In March, visiting my daughter in Germany, I kept in touch with home by e-mail, and one day received a letter from a friend who knows how much I love words. “I thought of you today,” she said, “when I had to go to the dictionary for two words, both in the first paragraph of an article — `chthonic' and `scrofulous.'”

It seemed that in whichever of Mary's apartments I was staying, the one in Cologne or the one in Gelsenkirchen, her English dictionary was at the other. But eventually I found out what the unfamiliar words meant, and wrote Marquita back and advised her to find something else to read. The subject matter sounded very depressing. That, and the fact that I did a lot of reading during that trip, got me started keeping a list of challenging words I came across, words that sent me to a dictionary that was sometimes 35 miles away.

Now, I like to think of myself as more than adequately literate, but sometimes a word out of context stumps me. Here are a few more, plus one non-word to watch out for. Don't worry; I'll give you definitions. I thought I knew what “scurrilous” means, but checked on it, and then, believe it or not, I came across this one in a novel and simply boggled: “solipsistic.”

When I corrected my daughter Jean on her pronunciation of “hectare,” I suddenly got that wavery, uncertain feeling that invariably means I'd best consult a dictionary, and was glad I did. I'd have sworn it had three syllables.

Which of the following expressions have nautical origins? 1. Down the hatch. 2. Leeway. 3. Go by the board. 4. In the offing. 5. Bitter end. 6. Taken aback. 7. Stranded. 8. Three sheets to the wind. I've said it before: Words are my toys as well as my tools. Would that I were as precise with ages.

Definitions: untoward — not favorable, adverse, unseemly; chthonic — (pronounced something like “thon-ik”) dark, primitive, mysterious; scrofulous — like or having scrofula, a nasty-sounding disease characterized by enlarged glands in the neck, suppuration, and scar formation; scurrilous — using indecent or abusive language, vulgar, foulmouthed; solipsistic — from solipsism, the theory that nothing exists but the self; hectare — (pronounced like “hek-ter”) a metric unit of land or 100 ares (which is pronounced “ar” and is equal to 100 square meters).

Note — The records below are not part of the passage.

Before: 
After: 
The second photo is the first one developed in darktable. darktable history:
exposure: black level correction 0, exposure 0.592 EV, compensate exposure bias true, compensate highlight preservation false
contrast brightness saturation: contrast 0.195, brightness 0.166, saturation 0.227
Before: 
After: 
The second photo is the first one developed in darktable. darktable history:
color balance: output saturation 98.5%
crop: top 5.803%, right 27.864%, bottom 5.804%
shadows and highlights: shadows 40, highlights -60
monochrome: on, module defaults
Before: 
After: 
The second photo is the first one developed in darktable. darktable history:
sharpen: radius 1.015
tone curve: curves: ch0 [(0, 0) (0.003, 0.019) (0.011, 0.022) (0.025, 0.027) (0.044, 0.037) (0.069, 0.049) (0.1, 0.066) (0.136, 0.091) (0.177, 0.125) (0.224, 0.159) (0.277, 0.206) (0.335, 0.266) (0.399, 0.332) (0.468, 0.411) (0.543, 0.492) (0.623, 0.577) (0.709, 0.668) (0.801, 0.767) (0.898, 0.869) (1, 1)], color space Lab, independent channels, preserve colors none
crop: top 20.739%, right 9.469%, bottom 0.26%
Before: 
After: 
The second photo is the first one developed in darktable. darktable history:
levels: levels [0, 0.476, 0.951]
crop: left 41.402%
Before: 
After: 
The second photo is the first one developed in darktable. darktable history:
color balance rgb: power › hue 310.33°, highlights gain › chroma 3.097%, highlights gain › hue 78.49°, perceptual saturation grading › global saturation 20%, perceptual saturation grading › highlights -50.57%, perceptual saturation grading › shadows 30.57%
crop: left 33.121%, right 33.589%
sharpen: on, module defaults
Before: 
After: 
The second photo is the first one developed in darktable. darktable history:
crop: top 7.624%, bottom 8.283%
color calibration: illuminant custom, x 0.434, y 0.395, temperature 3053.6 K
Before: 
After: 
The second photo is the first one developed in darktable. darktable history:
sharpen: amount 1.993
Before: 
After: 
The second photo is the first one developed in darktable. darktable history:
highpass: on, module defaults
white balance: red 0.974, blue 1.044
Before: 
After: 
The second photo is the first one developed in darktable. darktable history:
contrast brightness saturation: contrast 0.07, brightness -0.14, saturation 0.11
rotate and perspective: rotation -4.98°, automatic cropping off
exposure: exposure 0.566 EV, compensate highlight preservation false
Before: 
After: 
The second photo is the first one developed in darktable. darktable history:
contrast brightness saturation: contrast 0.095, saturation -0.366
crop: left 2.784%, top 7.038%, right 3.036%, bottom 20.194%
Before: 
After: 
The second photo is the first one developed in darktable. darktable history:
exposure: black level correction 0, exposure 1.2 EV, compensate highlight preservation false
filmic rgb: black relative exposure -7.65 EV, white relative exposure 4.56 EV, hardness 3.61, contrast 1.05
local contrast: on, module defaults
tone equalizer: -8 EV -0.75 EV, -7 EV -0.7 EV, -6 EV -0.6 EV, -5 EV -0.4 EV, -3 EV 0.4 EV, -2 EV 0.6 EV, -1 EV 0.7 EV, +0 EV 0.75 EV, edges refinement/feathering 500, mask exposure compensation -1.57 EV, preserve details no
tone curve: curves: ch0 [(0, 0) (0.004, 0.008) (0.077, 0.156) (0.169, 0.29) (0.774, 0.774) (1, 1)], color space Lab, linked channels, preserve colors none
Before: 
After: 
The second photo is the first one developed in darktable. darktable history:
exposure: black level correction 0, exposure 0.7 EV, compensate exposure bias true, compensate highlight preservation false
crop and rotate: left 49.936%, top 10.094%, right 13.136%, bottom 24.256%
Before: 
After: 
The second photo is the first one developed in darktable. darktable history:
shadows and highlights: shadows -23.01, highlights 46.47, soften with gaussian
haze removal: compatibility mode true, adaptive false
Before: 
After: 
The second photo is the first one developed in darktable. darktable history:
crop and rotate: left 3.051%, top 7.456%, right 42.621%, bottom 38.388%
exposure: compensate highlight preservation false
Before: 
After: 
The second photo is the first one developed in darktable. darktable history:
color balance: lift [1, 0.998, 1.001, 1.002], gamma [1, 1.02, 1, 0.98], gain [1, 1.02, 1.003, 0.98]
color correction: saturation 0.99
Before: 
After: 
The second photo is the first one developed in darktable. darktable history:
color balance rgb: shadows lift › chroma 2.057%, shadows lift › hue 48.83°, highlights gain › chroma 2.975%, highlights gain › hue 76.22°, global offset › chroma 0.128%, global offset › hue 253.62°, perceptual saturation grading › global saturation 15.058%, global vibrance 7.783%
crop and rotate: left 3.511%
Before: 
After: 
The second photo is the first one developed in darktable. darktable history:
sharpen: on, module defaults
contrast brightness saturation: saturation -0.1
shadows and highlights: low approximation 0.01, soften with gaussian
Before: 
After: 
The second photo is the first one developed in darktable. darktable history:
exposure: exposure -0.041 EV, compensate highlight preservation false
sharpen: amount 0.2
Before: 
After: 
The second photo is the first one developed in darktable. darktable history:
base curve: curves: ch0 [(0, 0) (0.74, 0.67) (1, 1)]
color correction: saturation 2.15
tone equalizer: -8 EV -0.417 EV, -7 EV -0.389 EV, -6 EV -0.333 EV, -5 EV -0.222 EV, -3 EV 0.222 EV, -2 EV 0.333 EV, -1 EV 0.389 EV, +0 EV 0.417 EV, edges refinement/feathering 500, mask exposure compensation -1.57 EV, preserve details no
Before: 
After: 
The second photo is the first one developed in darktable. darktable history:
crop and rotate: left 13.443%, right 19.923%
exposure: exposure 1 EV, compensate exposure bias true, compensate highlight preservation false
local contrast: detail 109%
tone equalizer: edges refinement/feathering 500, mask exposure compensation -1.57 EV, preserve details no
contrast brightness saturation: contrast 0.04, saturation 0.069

All the numbered expressions have nautical origins, according to Robert S. Lee in “English from the Sea,” published in SPELL/Binder, March-April 2000: 1. Safely stowed away. 2. To have leeway meant having room to maneuver between vessel and lee shore to avoid being driven into it. 3. Abandoned, as a mast that fell overboard when shot away or carried off in a gale. 4. When a vessel coming into harbor is visible some distance offshore. 5. The end of a rope nearest the bitts (strong attachment posts) on the ship. 6. A vessel was taken aback when a sudden shift of wind struck the back side of the sails, often with unpleasant consequences. 7. The land between low and high tide was the strand; a ship that wound up there was stranded. 8. Sheets are the ropes that control the sails; if they are flapping free, the vessel is wallowing like a staggering drunk. The non-word “wavery” is not in my dictionaries.